### SOURCE DOCUMENT
- Opening Delimiter -

1 February 13 | Chad W. Post | Comments

Back in 2003, Other Press—one of the most interesting independent presses out there—brought out a book about Walt Disney entitled The Perfect American by Peter Stephan Jungk and translated from the Germany by Michael Hofmann.

I remember hearing about this book from my friend Blake Radcliffe (which, I still maintain, would be a fantastic porn star name . . . Blake Radcliffe and Lexy Spry . . .) when he worked at Other Press. It sounds pretty interesting—the novel focuses on the last few months of crazy Walt Disney’s crazy Walt Disney life (his delusions of immortality, EPCOT as Utopia, etc.) from the point of view of Wilhelm Dantine, a cartoonist who worked for Disney on Sleeping Beauty.

Unfortunately, I never got around to reading this (sorry Blake!), but I’m planning on getting to it soon, since Other Press just brought out a paperback edition to celebrate the new Philip Glass opera version that just premiered in Madrid.

From the New York Times:

Peter Stephan Jungk’s novel The Perfect American is a surreal, meditative, episodic account of the last days of Walt Disney.

- Closing Delimiter -

### YOUR TASK
Please answer these from the post about The Perfect American:
(a) Who translated the book?
(b) From whose point of view does the novel follow Walt Disney's last months?
(c) Where did the Philip Glass opera version premiere?

### SUPPLIED RECORDS

- Opening Delimiter -

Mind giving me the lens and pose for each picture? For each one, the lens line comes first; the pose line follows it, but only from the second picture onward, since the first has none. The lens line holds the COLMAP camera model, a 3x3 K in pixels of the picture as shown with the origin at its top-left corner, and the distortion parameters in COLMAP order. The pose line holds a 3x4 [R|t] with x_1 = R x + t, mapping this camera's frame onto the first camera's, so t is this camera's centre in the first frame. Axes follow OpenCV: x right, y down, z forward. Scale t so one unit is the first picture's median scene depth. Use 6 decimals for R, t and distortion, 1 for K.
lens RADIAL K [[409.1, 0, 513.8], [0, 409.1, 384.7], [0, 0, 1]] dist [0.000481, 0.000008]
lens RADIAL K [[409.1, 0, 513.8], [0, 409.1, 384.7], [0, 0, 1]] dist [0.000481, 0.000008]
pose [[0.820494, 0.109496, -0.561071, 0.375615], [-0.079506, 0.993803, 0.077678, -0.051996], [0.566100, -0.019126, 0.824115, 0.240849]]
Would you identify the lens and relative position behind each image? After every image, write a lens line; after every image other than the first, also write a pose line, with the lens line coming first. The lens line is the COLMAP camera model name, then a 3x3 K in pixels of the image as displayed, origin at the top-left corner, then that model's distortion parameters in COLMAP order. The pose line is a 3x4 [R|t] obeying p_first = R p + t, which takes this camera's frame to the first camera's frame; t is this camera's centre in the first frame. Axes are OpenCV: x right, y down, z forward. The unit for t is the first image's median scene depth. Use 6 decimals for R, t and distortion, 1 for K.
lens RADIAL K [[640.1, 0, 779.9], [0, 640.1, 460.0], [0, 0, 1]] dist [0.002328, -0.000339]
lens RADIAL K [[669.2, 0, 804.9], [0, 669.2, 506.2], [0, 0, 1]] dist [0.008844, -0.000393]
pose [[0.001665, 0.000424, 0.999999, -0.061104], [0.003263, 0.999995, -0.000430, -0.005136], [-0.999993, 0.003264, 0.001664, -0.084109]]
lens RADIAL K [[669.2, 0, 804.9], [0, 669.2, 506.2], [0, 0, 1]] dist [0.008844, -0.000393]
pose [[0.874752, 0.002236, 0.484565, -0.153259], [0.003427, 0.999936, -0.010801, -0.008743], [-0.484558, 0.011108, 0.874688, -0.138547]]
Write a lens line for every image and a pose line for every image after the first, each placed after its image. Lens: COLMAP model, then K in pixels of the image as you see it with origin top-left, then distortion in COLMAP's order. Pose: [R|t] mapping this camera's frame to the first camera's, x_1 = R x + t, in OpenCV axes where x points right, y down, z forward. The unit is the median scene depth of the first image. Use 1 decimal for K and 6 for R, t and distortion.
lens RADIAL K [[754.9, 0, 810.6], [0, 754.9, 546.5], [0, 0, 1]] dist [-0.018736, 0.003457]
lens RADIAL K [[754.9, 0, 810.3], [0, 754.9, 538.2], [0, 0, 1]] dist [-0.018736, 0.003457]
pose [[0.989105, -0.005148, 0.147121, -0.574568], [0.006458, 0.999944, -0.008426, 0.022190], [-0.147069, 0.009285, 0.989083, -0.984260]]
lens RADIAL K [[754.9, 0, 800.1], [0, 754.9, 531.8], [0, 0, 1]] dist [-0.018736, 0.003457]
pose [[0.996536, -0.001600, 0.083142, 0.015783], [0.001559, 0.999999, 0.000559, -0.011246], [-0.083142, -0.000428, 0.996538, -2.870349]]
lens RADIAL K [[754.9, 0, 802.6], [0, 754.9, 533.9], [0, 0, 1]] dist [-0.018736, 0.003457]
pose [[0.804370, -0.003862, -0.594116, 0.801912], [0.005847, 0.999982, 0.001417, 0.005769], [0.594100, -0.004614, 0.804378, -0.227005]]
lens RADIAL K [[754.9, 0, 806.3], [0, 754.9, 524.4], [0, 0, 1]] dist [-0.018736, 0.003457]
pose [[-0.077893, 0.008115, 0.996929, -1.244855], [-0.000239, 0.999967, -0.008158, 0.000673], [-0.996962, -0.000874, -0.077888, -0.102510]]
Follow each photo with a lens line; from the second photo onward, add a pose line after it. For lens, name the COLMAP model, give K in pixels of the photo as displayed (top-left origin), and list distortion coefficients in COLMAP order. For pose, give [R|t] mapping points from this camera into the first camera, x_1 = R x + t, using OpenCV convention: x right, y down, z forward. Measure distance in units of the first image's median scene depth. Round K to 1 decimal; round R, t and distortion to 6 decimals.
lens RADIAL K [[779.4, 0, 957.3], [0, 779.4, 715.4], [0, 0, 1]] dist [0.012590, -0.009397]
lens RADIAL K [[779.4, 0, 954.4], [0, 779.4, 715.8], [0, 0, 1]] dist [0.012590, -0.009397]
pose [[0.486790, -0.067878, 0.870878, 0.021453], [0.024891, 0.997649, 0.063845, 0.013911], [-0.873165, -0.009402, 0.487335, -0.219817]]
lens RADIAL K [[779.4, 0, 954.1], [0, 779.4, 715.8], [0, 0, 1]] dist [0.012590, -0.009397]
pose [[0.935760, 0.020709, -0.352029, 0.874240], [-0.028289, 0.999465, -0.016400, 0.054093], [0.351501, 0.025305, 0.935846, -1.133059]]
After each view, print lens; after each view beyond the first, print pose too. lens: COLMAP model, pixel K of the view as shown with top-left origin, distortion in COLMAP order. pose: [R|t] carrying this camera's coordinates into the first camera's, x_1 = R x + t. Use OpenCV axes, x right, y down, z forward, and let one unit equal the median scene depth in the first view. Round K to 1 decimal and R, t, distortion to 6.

- Closing Delimiter -

### RESULT BELOW
(a) Michael Hofmann
(b) Wilhelm Dantine, a cartoonist who worked for Disney on Sleeping Beauty
(c) Madrid